A threatening letter written in Arabic was found near the scene of the attack, as well as writings linked to ISIS.
Two months later, Berlin cops reported a similar attack on a railway line in the suburb of Karlshorst.
They found damage to the overhead line equipment and similar writings in Arabic as well as an ISIS flag.
Local newspaper Kronen Zeitung reports the father-of- five served for 15 years in the Iraqi army and was living in Austria as a refugee while working for a security company.
The 42-year-old was arrested on Monday and prosecutors said he is suspected of "carrying out terrorist attacks on railway lines in Germany in October and December 2018."
Prosecutors said then man in custody is suspected of attempted murder, causing serious damage to property, membership in a terrorist organisation and dangerous interference in railway traffic.
Bavaria's Interior Minister, Joachim Herrmann, reportedly praised the "excellent international co-operation" in a press release, and said the investigation was going "at full speed" to establish the facts.

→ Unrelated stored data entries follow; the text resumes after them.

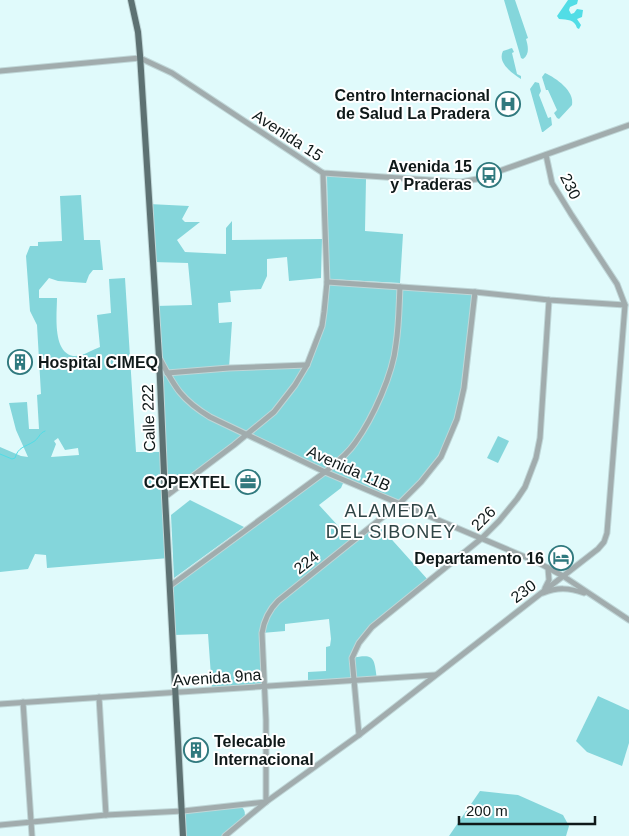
<svg xmlns="http://www.w3.org/2000/svg" width="629" height="836" font-family="Arial,sans-serif">
  <style>
    .green { fill: #84d6db; fill-rule: evenodd }
    .water { fill: #51dde6 }
    .lines { fill: none; stroke-linecap: round; stroke-linejoin: round }
    .stream { stroke: #51dde6; stroke-width: 1 }
    .minor-casing { stroke: #bfd6d7; stroke-width: 7 }
    .major-casing { stroke: #bfd6d7; stroke-width: 8 }
    .minor { stroke: #a1acad; stroke-width: 5 }
    .major { stroke: #5d7172; stroke-width: 6 }
    .labels { text-anchor: middle; stroke-width: 4; stroke-linejoin: round; paint-order: stroke }
    .poi-label { font-size: 16px; font-weight: bold; fill: #0f1919; stroke: #fff; text-anchor: end }
    .street-label { font-size: 16px; fill: #0f1919; stroke: #fff }
    .neighbourhood-label { font-size: 18px; letter-spacing: 1px; fill: #2f4546; stroke: #fff }
  </style>
  <rect width="100%" height="100%" fill="#e0fafb"/>
  <g class="green">
    <path d="M504,0H515L528,38L526,39C528,46 530,54 523,59L521,58Z"/>
    <path d="M512,48L514,52L512,53L517,74L521,76V79C512,73 497,63 503,51Z"/>
    <path d="M545,73C556,78 575,91 572,105L559,119L557,118L554,113L557,110L548,90H546L542,77Z"/>
    <path d="M535,82L539,83L541,91L539,95L548,118L551,117L552,125L543,132H542L530,89Z"/>
    <path d="M327,176L366,179L365,231L403,234L400,283L329,279Z"/>
    <path d="M81,195L84,240H100L103,270H93L89,275L86,283L58,281L49,278L39,290V298H57C57,313 52,352 73,356C82,357 92,350 100,347L97,315L111,313L109,279L125,278L136,452H162L156,306L192,305L188,263L153,262L149,204L189,206L182,219L185,222H200L177,240L185,252L226,254V228L232,221V240L322,239L321,278L289,281L287,257L267,259V276L261,289L230,291L231,302L218,303L219,323L232,322L229,368L307,364L318,337L327,282L475,292L457,419L441,457L399,504L344,481L341,488L319,505L352,541L376,522L429,581L372,627L359,643L352,658C375,653 374,658 377,679L308,683V672L326,671V647L330,646L331,639L329,619L285,624V631L262,633L264,686L212,690L208,634L173,635L170,586L324,473L245,435L165,497L169,558L47,568L46,555L35,554L28,569L0,572V447L21,456L28,457L16,430L9,403L27,402L29,429H39L37,395L41,394L37,325L30,311L26,256L30,246H38V242L62,241L60,196ZM58,438L65,450L78,448L79,455L51,457L56,444L54,441Z"/>
    <path d="M498,436L509,441L498,463L487,458Z"/>
    <path d="M190,500L244,527L174,578L171,515Z"/>
    <path d="M598,696L629,710V743L622,766L587,752L576,741Z"/>
    <path d="M480,791L518,795L563,815L569,826L566,836H449Z"/>
    <path d="M236,804C245,808 246,811 244,820L225,836H183V811Z"/>
  </g>
  <path class="water" d="M568,0H578L577,4L570,7L569,10L571,14L574,13L577,9L583,10L582,17L577,19L581,25L579,29L577,28C574,19 568,20 559,19L557,16Z"/>
  <g class="lines">
    <path class="stream" d="M0,454L12,459L15,458C18,447 25,447 33,442C39,439 39,433 45,431"/>
    <defs>
      <g id="minor">
        <path d="M0,71L140,58L172,73L323,173L461,182L477,179L629,125"/>
        <path d="M327,282L475,292L549,300L625,305"/>
        <path d="M160,359C175,388 182,400 210,417L325,472L537,562L563,576L629,620"/>
        <path d="M167,373L229,368L307,365"/>
        <path d="M165,497L234,445L274,412L295,385L307,365L322,326L324,312L327,282L323,173"/>
        <path d="M170,586L325,472C335,464 347,455 355,443C373,418 393,374 396,344C399,325 399,306 400,287"/>
        <path d="M545,588L549,580L548,568"/>
        <path d="M543,593C558,587 569,588 584,593"/>
        <path d="M99,697L106,815"/>
        <path d="M23,702L32,836"/>
        <path d="M0,704L435,675"/>
        <path d="M359,735L352,658L359,643L372,627L482,538L499,521L517,499L525,487L536,458L540,438L549,300"/>
        <path d="M0,825L106,815L183,811L266,802V720L262,633C264,620 269,610 278,601L399,504L421,482L441,457L457,419L464,388L475,292"/>
        <path d="M225,836L266,802L359,735L598,549L604,542L607,533L625,305L617,284L571,214L552,183L546,155"/>
      </g>
      <path id="major" d="M131,0L138,32L140,55L159,357L165,497L183,836"/>
    </defs>
    <use href="#minor" class="minor-casing"/>
    <use href="#major" class="major-casing"/>
    <use href="#minor" class="minor"/>
    <use href="#major" class="major"/>
  </g>
  <defs>
    <symbol id="hospital-ring" viewBox="-11 -11 22 22"><circle r="9.5" fill="#fff" stroke="#30797e" stroke-width="1.5"/><path d="M-5-5h3v3.5h4V-5h3V5h-3V1.5h-4V5h-3Z" fill="#30797e"/></symbol>
    <symbol id="bus-ring" viewBox="-11 -11 22 22"><circle r="9.5" fill="#fff" stroke="#30797e" stroke-width="1.5"/><path d="M-5-6H5V4H4V6H2V4H-2V6H-4V4H-5ZM-3.5-4V0h7V-4ZM-3.5 1.2v1.5H-2V1.2ZM2 1.2v1.5H3.5V1.2Z" fill="#30797e"/></symbol>
    <symbol id="building-ring" viewBox="-11 -11 22 22"><circle r="9.5" fill="#fff" stroke="#30797e" stroke-width="1.5"/><path d="M-4-6H4V6H1V3H-1V6H-4ZM-2.5-4.3h1.7v1.8h-1.7ZM.8-4.3h1.7v1.8H.8ZM-2.5-1h1.7V.8h-1.7ZM.8-1h1.7V.8H.8Z" fill="#30797e"/></symbol>
    <symbol id="office-ring" viewBox="-11 -11 22 22"><circle r="9.5" fill="#fff" stroke="#30797e" stroke-width="1.5"/><path d="M-6-3h4V-5.5h4V-3h4V5H-6ZM-1-4.5V-3h2v-1.5ZM-6 0V1H6V0Z" fill="#30797e"/></symbol>
    <symbol id="hotel-ring" viewBox="-11 -11 22 22"><circle r="9.5" fill="#fff" stroke="#30797e" stroke-width="1.5"/><path d="M-6-4.5h1.5V1H6V5H4.5V3h-9V5H-6ZM-4 0a1.8 1.8 0 1 1 3.6 0ZM.5 0V-2.5h3Q6-2.5 6 0Z" fill="#30797e"/></symbol>
  </defs>
  <g fill-rule="evenodd">
    <use href="#hospital-ring" x="494" y="90" width="28" height="28"/>
    <use href="#bus-ring" x="475" y="161" width="28" height="28"/>
    <use href="#building-ring" x="6" y="348" width="28" height="28"/>
    <use href="#office-ring" x="234" y="468" width="28" height="28"/>
    <use href="#hotel-ring" x="547" y="544" width="28" height="28"/>
    <use href="#building-ring" x="182" y="736" width="28" height="28"/>
  </g>
  <g class="labels">
    <g class="poi-label">
      <text x="490" y="101">Centro Internacional<tspan x="490" dy="18">de Salud La Pradera</tspan></text>
      <text x="472" y="172">Avenida 15<tspan x="472" dy="18">y Praderas</tspan></text>
      <text x="38" y="368" text-anchor="start">Hospital CIMEQ</text>
      <text x="230" y="488">COPEXTEL</text>
      <text x="544" y="564">Departamento 16</text>
      <text x="214" y="747" text-anchor="start">Telecable<tspan x="214" dy="18">Internacional</tspan></text>
    </g>
    <g class="street-label">
      <text transform="translate(288 135) rotate(33)" y="6">Avenida 15</text>
      <text transform="translate(571 186) rotate(64)" y="6">230</text>
      <text transform="translate(148 418) rotate(-92)" y="6">Calle 222</text>
      <text transform="translate(349 468) rotate(24)" y="6">Avenida 11B</text>
      <text transform="translate(483 518) rotate(-45)" y="6">226</text>
      <text transform="translate(306 562) rotate(-38)" y="6">224</text>
      <text transform="translate(523 591) rotate(-37)" y="6">230</text>
      <text transform="translate(217 677) rotate(-4)" y="6">Avenida 9na</text>
    </g>
    <g class="neighbourhood-label">
      <text x="391" y="517">ALAMEDA<tspan x="391" dy="21">DEL SIBONEY</tspan></text>
    </g>
  </g>
  <path d="M459 816v8h136v-8" fill="none" stroke="#0f1919" stroke-width="2.5"/>
  <text x="466" y="816" font-size="15" fill="#0f1919" stroke="#ffffff" stroke-width="4" paint-order="stroke">200 m</text>
</svg>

The arrest comes just days after German police arrested 10 people on suspicion of planning an Islamist attack.
Prosecutors said those suspects had plotted to "kill as many 'non-believers' as possible".
Germany has been on high alert following several jihadist attacks in recent years.
The most deadly was in December 2016 when a man drove a lorry into a crowded Christmas market in Berlin, killing 12 people.
Anis Amri, the Tunisian behind the attack, was shot and killed in Italy four days later.